Things would have been easier if I had built my own basket. Since I hadn't, he wasn't sure how to document the 51% rule. With the help of Brian Boland, Bob LeDoux, and several other people, I was able to hook him up with some other inspectors who had approved similar arrangements.
You can get designations other than amateur-built, and not have to satisfy the 51% rule. There are more limitations on these kinds of aircraft, so I spent the extra time to get amateur-built status.
There are people in the private sector designated as able to do inspections for experimental aircraft. While a government inspection like mine was basically free, going to the private sector will cost you more, perhaps $200. While the end result is same, I'd go with the latter. The extra money is worth the convenience. Those guys/gals will typically meet you after hours, and you can talk openly with them while not worrying about the heavy hand of the FAA.
During my inspection, I had the lines to my basket tangled. It took me 10-15 minutes to get it untangled while the FAA guy waited.

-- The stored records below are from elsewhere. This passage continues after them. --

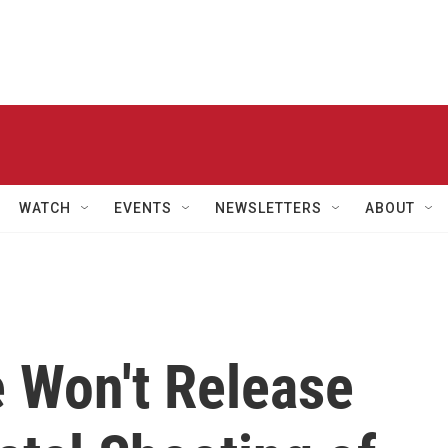
WATCH
EVENTS
NEWSLETTERS
ABOUT
e Won't Release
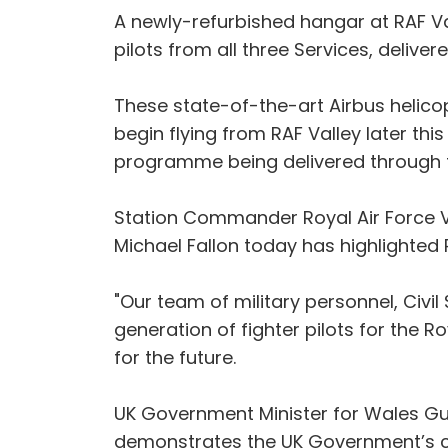
A newly-refurbished hangar at RAF Val
pilots from all three Services, delive
These state-of-the-art Airbus helicopt
begin flying from RAF Valley later th
programme being delivered through t
Station Commander Royal Air Force Val
Michael Fallon today has highlighted R
"Our team of military personnel, Civil 
generation of fighter pilots for the 
for the future.
UK Government Minister for Wales Guto
demonstrates the UK Government’s 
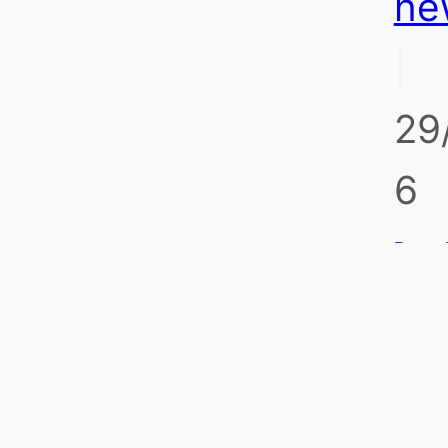
ne
Without False
|
Trips
29
6
Porta
for O
Refin
Monit
Stand
Po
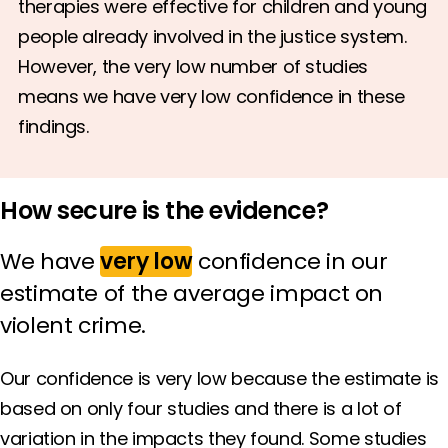
therapies were effective for children and young
people already involved in the justice system.
However, the very low number of studies
means we have very low confidence in these
findings.
How secure is the evidence?
We have
very low
confidence in our
estimate of the average impact on
violent crime.
Our confidence is very low because the estimate is
based on only four studies and there is a lot of
variation in the impacts they found. Some studies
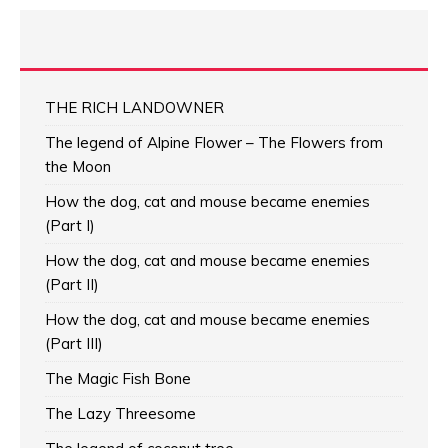
THE RICH LANDOWNER
The legend of Alpine Flower – The Flowers from
the Moon
How the dog, cat and mouse became enemies
(Part I)
How the dog, cat and mouse became enemies
(Part II)
How the dog, cat and mouse became enemies
(Part III)
The Magic Fish Bone
The Lazy Threesome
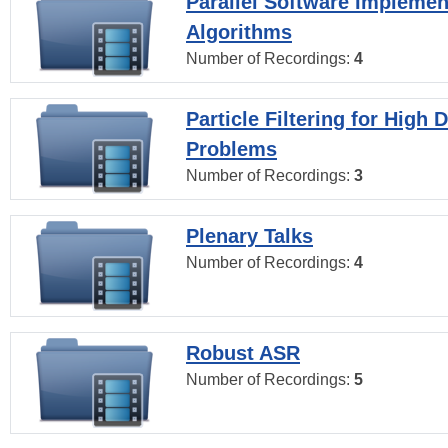
Parallel Software Implemen
Algorithms
Number of Recordings:
4
Particle Filtering for High
Problems
Number of Recordings:
3
Plenary Talks
Number of Recordings:
4
Robust ASR
Number of Recordings:
5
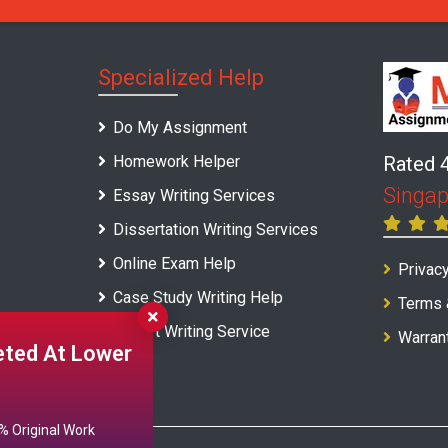
Specialized Help
Do My Assignment
Homework Helper
Rated 
Singap
Essay Writing Services
Dissertation Writing Services
Online Exam Help
Privacy
Case Study Writing Help
Terms 
Report Writing Service
Warran
ted At Lower
 Original Work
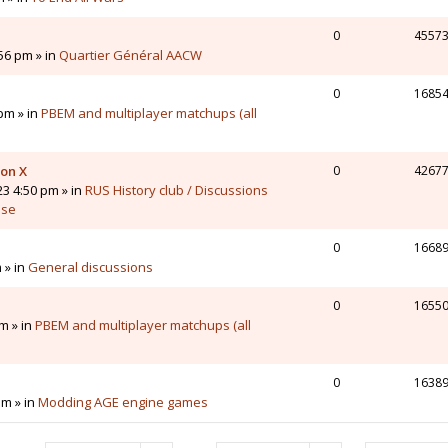
0
4557
56 pm » in
Quartier Général AACW
0
1685
pm » in
PBEM and multiplayer matchups (all
 on X
0
4267
23 4:50 pm » in
RUS History club / Discussions
sse
0
1668
 » in
General discussions
0
1655
m » in
PBEM and multiplayer matchups (all
0
1638
pm » in
Modding AGE engine games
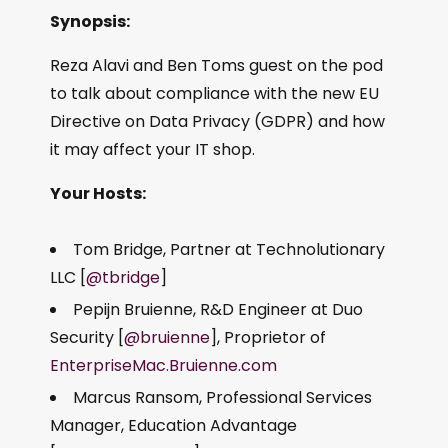
Synopsis:
Reza Alavi and Ben Toms guest on the pod
to talk about compliance with the new EU
Directive on Data Privacy (GDPR) and how
it may affect your IT shop.
Your Hosts:
Tom Bridge, Partner at Technolutionary
LLC [
@tbridge
]
Pepijn Bruienne, R&D Engineer at Duo
Security [
@bruienne
], Proprietor of
EnterpriseMac.Bruienne.com
Marcus Ransom, Professional Services
Manager, Education Advantage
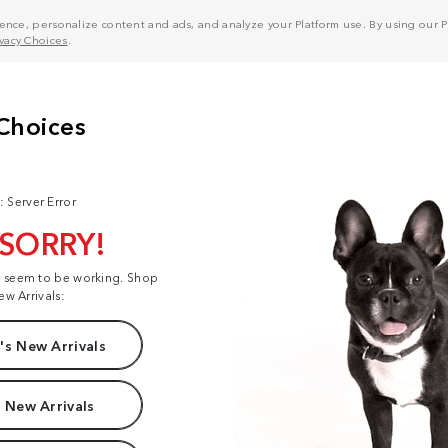
nce, personalize content and ads, and analyze your Platform use. By using our Pl
ivacy Choices
.
: Server Error
 SORRY!
t seem to be working. Shop
ew Arrivals:
s New Arrivals
 New Arrivals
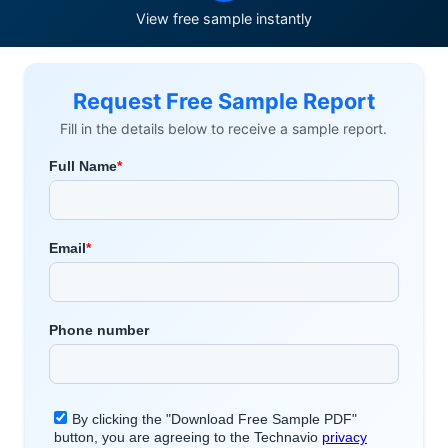
View free sample instantly
Request Free Sample Report
Fill in the details below to receive a sample report.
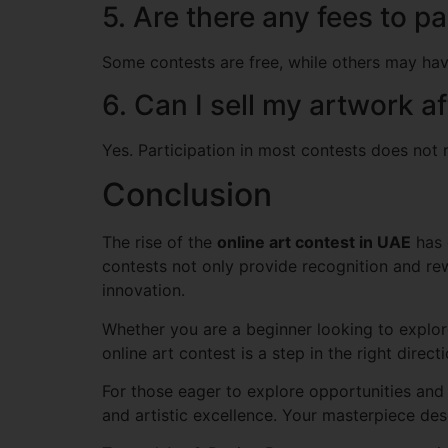
5. Are there any fees to pa
Some contests are free, while others may have
6. Can I sell my artwork a
Yes. Participation in most contests does not re
Conclusion
The rise of the
online art contest in UAE
has 
contests not only provide recognition and re
innovation.
Whether you are a beginner looking to explore 
online art contest is a step in the right directi
For those eager to explore opportunities and 
and artistic excellence. Your masterpiece des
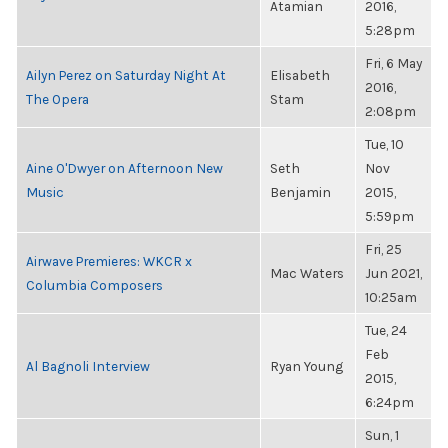
Atamian
2016,
5:28pm
Fri, 6 May
Ailyn Perez on Saturday Night At
Elisabeth
2016,
The Opera
Stam
2:08pm
Tue, 10
Aine O'Dwyer on Afternoon New
Seth
Nov
Music
Benjamin
2015,
5:59pm
Fri, 25
Airwave Premieres: WKCR x
Mac Waters
Jun 2021,
Columbia Composers
10:25am
Tue, 24
Feb
Al Bagnoli Interview
Ryan Young
2015,
6:24pm
Sun, 1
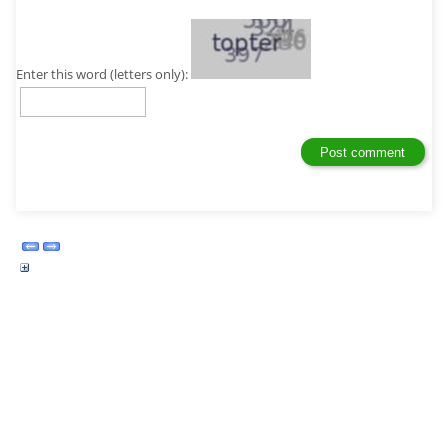
Enter this word (letters only):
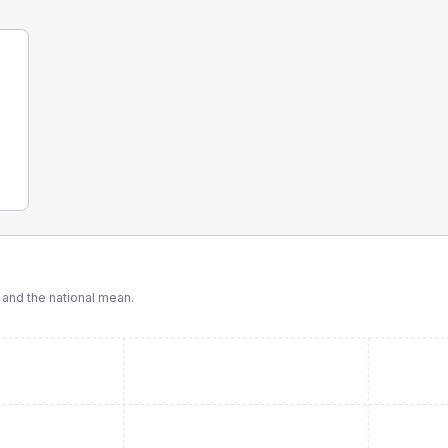
and the national mean.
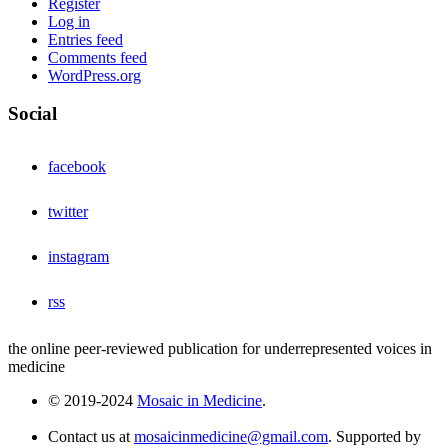
Register
Log in
Entries feed
Comments feed
WordPress.org
Social
facebook
twitter
instagram
rss
the online peer-reviewed publication for underrepresented voices in
medicine
© 2019-2024
Mosaic in Medicine
.
Contact us at
mosaicinmedicine@gmail.com
. Supported by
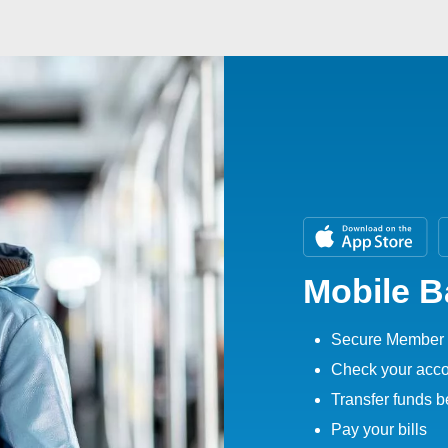
Mobile 
Secure Member 
Check your acco
Transfer funds 
Pay your bills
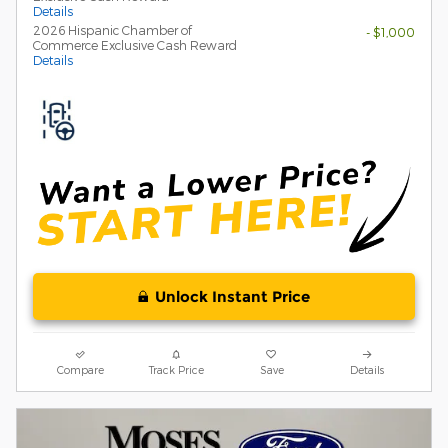
Details
2026 Hispanic Chamber of
- $1,000
Commerce Exclusive Cash Reward
Details
Unlock Instant Price
Compare
Track Price
Save
Details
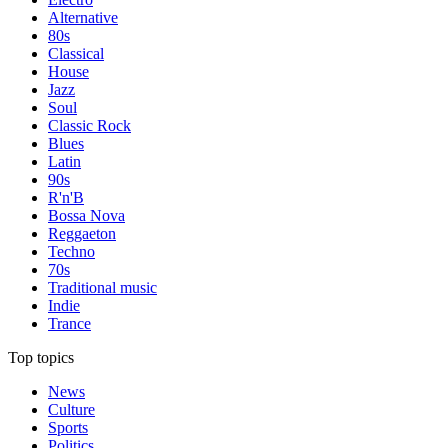
Alternative
80s
Classical
House
Jazz
Soul
Classic Rock
Blues
Latin
90s
R'n'B
Bossa Nova
Reggaeton
Techno
70s
Traditional music
Indie
Trance
Top topics
News
Culture
Sports
Politics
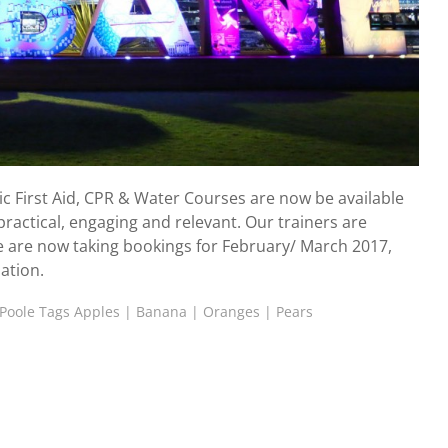
 First Aid, CPR & Water Courses are now be available
ractical, engaging and relevant. Our trainers are
e are now taking bookings for February/ March 2017,
ation.
Poole Tags
Apples
|
Banana
|
Oranges
|
Pears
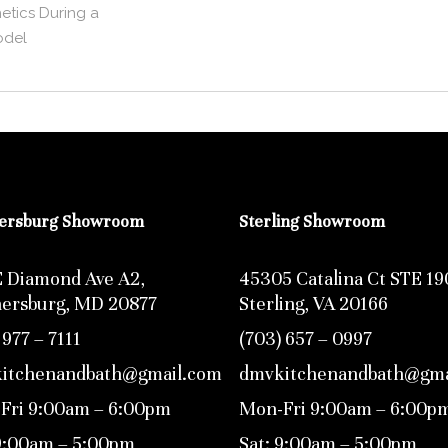
etics During a
del
hersburg Showroom
Sterling Showroom
E Diamond Ave A2,
45305 Catalina Ct STE 19
hersburg, MD 20877
Sterling, VA 20166
 977 – 7111
(703) 657 – 0997
itchenandbath@gmail.com
dmvkitchenandbath@gma
Fri 9:00am – 6:00pm
Mon-Fri 9:00am – 6:00p
 9:00am – 5:00pm
Sat: 9:00am – 5:00pm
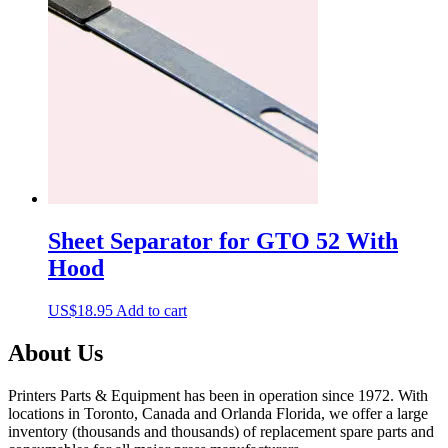
Sheet Separator for GTO 52 With
Hood
US$
18.95
Add to cart
About Us
Printers Parts & Equipment has been in operation since 1972. With
locations in Toronto, Canada and Orlanda Florida, we offer a large
inventory (thousands and thousands) of replacement spare parts and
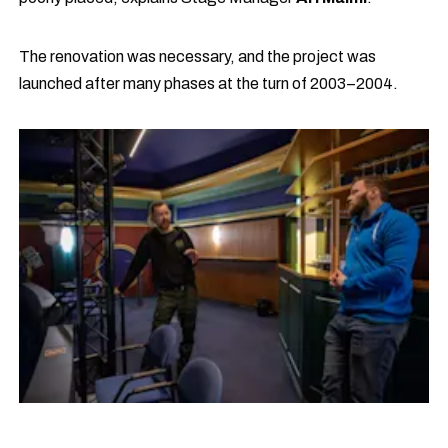
The renovation was necessary, and the project was
launched after many phases at the turn of 2003–2004.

If I was paying a private sector guy I wouldn't have sweated that nearly as much.
The inspection was over in only a couple hours or so. It is much easier to inspect a balloon than an experimental plane. My FAA guy, while not being intimately familiar with balloons, had done his homework and asked intelligent questions about my design and construction.
The paperwork was a headache. I filled some forms out multiple times to take care of inconsistencies. For instance, "Paul Craven", "Paul V. Craven", and "Paul Vincent Craven" are all different to the FAA.
It felt very good to get the paperwork done. After a year and a half, it was a huge load off my shoulders.